[Items from a dataset]

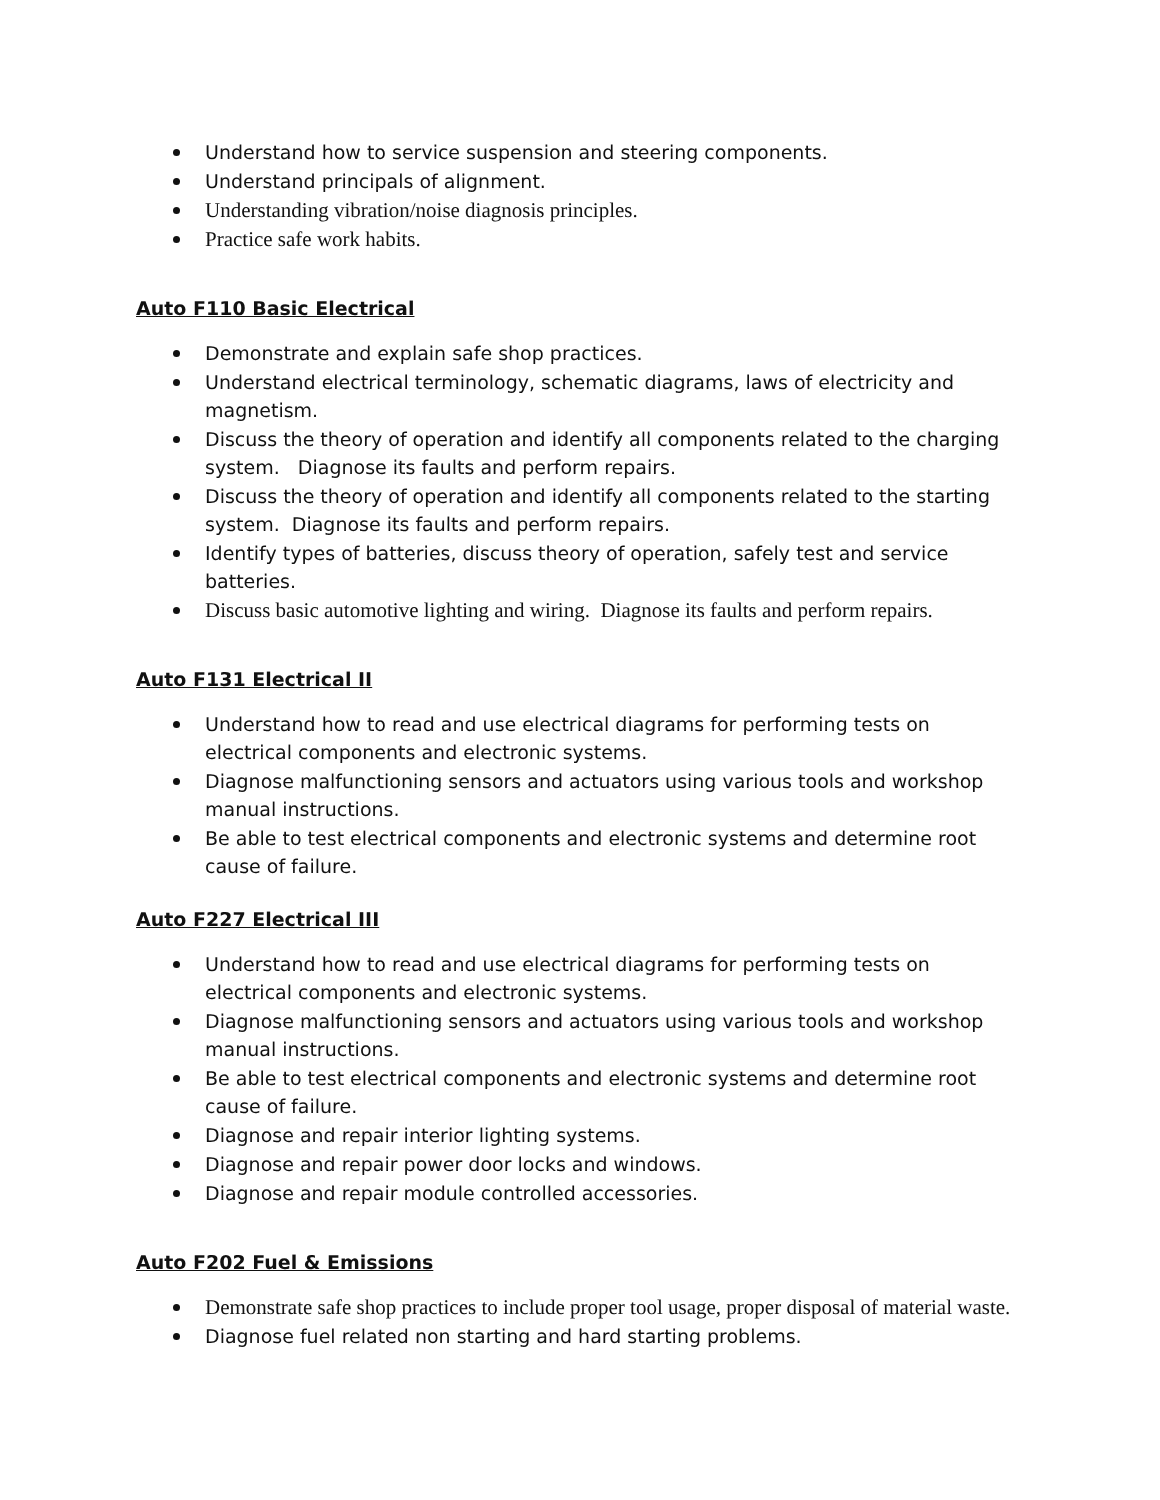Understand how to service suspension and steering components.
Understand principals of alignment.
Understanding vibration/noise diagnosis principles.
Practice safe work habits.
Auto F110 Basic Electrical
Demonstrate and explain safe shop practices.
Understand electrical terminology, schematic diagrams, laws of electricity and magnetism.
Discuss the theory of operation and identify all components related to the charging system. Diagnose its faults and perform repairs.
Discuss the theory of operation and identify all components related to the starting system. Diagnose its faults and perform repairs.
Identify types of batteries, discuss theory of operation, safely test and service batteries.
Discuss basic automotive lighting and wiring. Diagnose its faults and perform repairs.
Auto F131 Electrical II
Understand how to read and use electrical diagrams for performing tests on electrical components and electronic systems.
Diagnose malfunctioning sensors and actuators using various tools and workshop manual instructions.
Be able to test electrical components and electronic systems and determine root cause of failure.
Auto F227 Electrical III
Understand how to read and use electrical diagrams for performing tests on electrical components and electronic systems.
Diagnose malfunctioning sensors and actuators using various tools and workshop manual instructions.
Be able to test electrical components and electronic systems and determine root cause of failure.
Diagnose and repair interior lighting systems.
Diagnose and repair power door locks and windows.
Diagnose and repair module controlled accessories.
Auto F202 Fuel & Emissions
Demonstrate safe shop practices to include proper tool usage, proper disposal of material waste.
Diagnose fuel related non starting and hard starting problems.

● Exercise directions:
Using the entries above, return exactly the lines from the line with "Understand principals of alignment." to the line with "Demonstrate safe shop", counting both of those lines.

● Finished task:
Understand principals of alignment.
Understanding vibration/noise diagnosis principles.
Practice safe work habits.
Auto F110 Basic Electrical
Demonstrate and explain safe shop practices.
Understand electrical terminology, schematic diagrams, laws of electricity and magnetism.
Discuss the theory of operation and identify all components related to the charging system. Diagnose its faults and perform repairs.
Discuss the theory of operation and identify all components related to the starting system. Diagnose its faults and perform repairs.
Identify types of batteries, discuss theory of operation, safely test and service batteries.
Discuss basic automotive lighting and wiring. Diagnose its faults and perform repairs.
Auto F131 Electrical II
Understand how to read and use electrical diagrams for performing tests on electrical components and electronic systems.
Diagnose malfunctioning sensors and actuators using various tools and workshop manual instructions.
Be able to test electrical components and electronic systems and determine root cause of failure.
Auto F227 Electrical III
Understand how to read and use electrical diagrams for performing tests on electrical components and electronic systems.
Diagnose malfunctioning sensors and actuators using various tools and workshop manual instructions.
Be able to test electrical components and electronic systems and determine root cause of failure.
Diagnose and repair interior lighting systems.
Diagnose and repair power door locks and windows.
Diagnose and repair module controlled accessories.
Auto F202 Fuel & Emissions
Demonstrate safe shop practices to include proper tool usage, proper disposal of material waste.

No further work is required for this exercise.